Top of DATASET EXCERPTS

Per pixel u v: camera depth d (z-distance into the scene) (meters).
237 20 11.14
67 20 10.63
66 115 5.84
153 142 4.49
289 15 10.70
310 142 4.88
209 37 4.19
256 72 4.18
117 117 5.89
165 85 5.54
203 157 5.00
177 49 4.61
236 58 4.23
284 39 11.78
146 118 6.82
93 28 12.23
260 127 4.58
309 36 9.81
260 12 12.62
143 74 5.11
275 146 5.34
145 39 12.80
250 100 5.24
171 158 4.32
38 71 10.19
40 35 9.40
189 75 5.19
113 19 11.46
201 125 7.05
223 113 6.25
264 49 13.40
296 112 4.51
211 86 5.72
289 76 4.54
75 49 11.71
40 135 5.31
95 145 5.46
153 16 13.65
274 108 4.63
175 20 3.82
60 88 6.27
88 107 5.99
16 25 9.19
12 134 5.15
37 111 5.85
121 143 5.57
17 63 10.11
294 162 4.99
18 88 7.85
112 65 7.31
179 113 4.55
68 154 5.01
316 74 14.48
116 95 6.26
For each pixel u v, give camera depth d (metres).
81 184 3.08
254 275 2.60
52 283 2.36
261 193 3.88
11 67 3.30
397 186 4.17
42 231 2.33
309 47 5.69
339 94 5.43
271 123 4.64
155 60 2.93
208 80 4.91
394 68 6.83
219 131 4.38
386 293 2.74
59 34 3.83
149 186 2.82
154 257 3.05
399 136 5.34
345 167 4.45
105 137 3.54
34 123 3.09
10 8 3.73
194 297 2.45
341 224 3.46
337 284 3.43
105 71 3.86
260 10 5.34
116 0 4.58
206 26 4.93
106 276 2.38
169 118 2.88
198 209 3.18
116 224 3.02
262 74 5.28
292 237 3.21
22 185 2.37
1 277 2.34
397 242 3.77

Bottom of DATASET EXCERPTS
Top of DATASET EXCERPTS

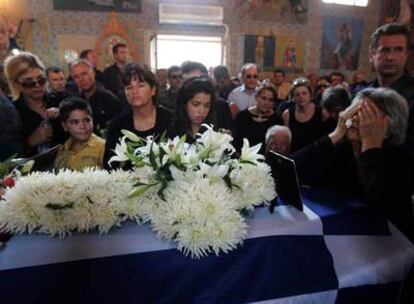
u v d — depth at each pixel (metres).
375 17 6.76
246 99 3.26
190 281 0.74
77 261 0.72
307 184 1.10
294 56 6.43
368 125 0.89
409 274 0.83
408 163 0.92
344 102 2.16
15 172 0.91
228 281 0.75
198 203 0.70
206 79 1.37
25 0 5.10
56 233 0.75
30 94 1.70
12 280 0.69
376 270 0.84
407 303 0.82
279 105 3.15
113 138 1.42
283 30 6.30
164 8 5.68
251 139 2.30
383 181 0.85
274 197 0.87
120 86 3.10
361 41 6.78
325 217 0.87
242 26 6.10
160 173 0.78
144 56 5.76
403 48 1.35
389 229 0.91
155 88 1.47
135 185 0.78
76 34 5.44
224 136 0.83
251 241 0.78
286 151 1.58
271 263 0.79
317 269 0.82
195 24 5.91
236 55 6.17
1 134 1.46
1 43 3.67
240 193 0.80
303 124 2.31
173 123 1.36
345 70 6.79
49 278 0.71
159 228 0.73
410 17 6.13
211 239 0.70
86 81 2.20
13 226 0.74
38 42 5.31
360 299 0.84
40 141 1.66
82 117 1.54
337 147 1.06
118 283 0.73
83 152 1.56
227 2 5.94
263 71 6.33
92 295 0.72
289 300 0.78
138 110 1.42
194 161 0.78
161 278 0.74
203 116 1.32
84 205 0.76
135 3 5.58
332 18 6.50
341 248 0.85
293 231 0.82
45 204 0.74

Bottom of DATASET EXCERPTS

TASK PROMPT:
Determine how many lines of the data above contain the string "each", and give the result with nothing else.

YOUR SOLUTION:
2